Вжик-дзынь, звякают ножницы. Столько работы уничтожил одним махом. Какая подлость.
— Будь довольна, что не нанес тебе телесных повреждений, чему я хорошо обучен. Поначалу, помню, давалось трудно, а там само пошло, как по маслу. Кстати, у меня возник замысел новой серии снимков, можно было бы нанести тебе на кожу порезы, царапины, колотые раны. Для этого дела у детей акварельные краски возьмем.

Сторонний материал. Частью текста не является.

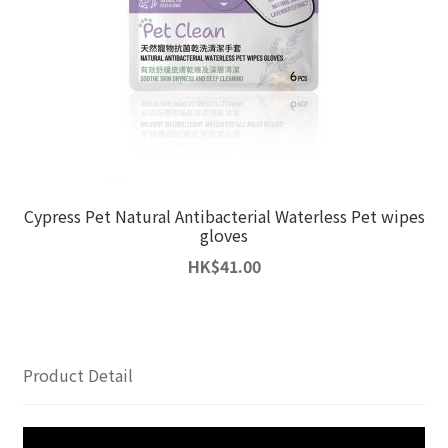
Cypress Pet Natural Antibacterial Waterless Pet wipes
gloves
HK
$
41.00
Product Detail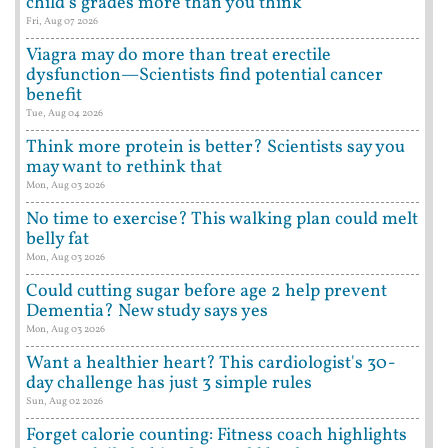
child's grades more than you think
Fri, Aug 07 2026
Viagra may do more than treat erectile
dysfunction—Scientists find potential cancer
benefit
Tue, Aug 04 2026
Think more protein is better? Scientists say you
may want to rethink that
Mon, Aug 03 2026
No time to exercise? This walking plan could melt
belly fat
Mon, Aug 03 2026
Could cutting sugar before age 2 help prevent
Dementia? New study says yes
Mon, Aug 03 2026
Want a healthier heart? This cardiologist's 30-
day challenge has just 3 simple rules
Sun, Aug 02 2026
Forget calorie counting: Fitness coach highlights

— А я вам абрикосовый пирог испекла, — подлизывается мамочка к детям, у которых она ищет понимания, но ничего не находит. Она возлагает надежды на образование как на основу для этого понимания, на «сердечный такт» детей, которые, однако, давным-давно выбились из любого такта. Вкладываешь в детей, вкладываешь, и ничегошеньки из этого не выходит, никакой теплоты, никакой близости.
— А вот и пирог, и стеклянные тарелочки. Я вам сюда поставлю, тут уже груда книг навалена, для горячего пирога даже местечка не найти, ну-ка, уберите этот хлам!
— Нет, книги мы убирать не собираемся, они важнее любого пирога. Мы как раз читаем о том, что наше существование не имеет никакой ценности. Давай-ка, вали отсюда, мама, — близнецы выставляют мать за дверь. Отовсюду ее гонят прочь, нигде не хотят видеть бедняжку. Это катастрофически сказывается на ее общем самочувствии.